*** Opening of Data ***
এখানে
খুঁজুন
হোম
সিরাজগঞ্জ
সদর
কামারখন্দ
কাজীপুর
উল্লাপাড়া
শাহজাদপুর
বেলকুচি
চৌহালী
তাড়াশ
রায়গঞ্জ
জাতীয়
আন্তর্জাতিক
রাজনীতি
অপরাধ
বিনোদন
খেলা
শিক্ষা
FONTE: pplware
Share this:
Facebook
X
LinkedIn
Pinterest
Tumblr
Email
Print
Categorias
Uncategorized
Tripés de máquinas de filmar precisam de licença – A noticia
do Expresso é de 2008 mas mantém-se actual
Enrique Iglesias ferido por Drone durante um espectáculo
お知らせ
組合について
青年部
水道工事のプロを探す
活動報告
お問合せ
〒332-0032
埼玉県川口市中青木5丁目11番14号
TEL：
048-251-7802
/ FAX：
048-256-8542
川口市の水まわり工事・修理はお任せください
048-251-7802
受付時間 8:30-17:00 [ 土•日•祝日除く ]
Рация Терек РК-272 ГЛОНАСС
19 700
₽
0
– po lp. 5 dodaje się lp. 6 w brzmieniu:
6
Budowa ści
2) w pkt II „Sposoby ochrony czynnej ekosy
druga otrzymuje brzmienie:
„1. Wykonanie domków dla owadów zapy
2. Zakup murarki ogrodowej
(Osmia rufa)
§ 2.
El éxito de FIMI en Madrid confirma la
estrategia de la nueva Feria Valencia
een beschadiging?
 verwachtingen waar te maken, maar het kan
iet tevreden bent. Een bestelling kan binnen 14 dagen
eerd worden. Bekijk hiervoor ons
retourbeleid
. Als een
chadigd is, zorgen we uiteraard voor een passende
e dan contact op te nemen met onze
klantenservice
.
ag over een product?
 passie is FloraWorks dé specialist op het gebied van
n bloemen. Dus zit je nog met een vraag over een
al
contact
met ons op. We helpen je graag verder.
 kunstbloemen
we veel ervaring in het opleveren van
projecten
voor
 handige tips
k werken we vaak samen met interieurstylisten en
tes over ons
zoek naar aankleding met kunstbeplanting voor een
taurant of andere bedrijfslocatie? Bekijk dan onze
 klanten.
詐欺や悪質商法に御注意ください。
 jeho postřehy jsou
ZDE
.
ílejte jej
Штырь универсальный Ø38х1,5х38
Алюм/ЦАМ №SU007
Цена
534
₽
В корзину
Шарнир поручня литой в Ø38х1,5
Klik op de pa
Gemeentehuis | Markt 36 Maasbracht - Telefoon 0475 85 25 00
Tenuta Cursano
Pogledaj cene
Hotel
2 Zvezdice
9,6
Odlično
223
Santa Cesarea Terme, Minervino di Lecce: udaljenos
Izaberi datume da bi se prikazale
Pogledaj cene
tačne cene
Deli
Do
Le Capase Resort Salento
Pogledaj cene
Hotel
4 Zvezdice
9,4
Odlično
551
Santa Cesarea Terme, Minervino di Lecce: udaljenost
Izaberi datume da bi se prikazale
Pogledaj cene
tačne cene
*** Close of Data ***
*** Opening of Data ***
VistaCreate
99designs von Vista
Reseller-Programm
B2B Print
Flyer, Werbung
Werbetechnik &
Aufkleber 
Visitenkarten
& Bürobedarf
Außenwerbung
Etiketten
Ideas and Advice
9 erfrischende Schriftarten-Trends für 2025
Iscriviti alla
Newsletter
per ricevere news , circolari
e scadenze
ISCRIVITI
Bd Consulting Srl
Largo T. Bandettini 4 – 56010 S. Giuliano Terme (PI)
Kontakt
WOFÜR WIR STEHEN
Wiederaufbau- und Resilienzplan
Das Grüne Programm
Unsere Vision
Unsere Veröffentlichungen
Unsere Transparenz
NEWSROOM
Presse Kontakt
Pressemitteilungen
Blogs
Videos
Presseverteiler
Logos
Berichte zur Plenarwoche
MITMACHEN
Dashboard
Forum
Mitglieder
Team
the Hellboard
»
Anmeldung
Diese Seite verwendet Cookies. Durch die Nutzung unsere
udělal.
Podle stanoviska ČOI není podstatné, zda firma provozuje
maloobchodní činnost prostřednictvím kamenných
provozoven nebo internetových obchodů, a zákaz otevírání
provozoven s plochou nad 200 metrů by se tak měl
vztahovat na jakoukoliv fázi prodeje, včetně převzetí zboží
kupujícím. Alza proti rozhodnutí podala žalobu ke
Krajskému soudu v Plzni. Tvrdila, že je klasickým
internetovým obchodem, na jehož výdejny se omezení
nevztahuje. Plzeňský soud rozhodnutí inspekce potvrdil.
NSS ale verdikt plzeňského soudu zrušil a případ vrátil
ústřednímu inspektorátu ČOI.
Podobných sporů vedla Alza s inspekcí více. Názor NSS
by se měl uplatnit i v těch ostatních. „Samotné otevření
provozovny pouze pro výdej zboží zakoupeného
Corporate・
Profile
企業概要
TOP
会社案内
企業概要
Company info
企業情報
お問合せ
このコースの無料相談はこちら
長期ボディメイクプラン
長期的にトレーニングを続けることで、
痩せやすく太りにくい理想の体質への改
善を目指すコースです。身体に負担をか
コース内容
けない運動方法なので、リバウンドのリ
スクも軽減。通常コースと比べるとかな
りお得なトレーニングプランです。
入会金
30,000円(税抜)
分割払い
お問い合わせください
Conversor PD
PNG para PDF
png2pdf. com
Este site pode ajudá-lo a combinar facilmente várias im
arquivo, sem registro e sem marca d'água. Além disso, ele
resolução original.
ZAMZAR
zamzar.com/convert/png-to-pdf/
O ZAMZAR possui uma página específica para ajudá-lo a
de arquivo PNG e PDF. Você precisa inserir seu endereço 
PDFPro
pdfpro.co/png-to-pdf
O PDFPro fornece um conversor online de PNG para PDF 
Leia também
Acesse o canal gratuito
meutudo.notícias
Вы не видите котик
*** Close of Data ***
What you have to do: In the entries above, the lines between the one holding "りお得なトレーニングプランです。" and the one holding "Вы не видите котик", inclusive, are to be printed exactly as written, and those alone.

Response:
りお得なトレーニングプランです。
入会金
30,000円(税抜)
分割払い
お問い合わせください
Conversor PD
PNG para PDF
png2pdf. com
Este site pode ajudá-lo a combinar facilmente várias im
arquivo, sem registro e sem marca d'água. Além disso, ele
resolução original.
ZAMZAR
zamzar.com/convert/png-to-pdf/
O ZAMZAR possui uma página específica para ajudá-lo a
de arquivo PNG e PDF. Você precisa inserir seu endereço 
PDFPro
pdfpro.co/png-to-pdf
O PDFPro fornece um conversor online de PNG para PDF 
Leia também
Acesse o canal gratuito
meutudo.notícias
Вы не видите котик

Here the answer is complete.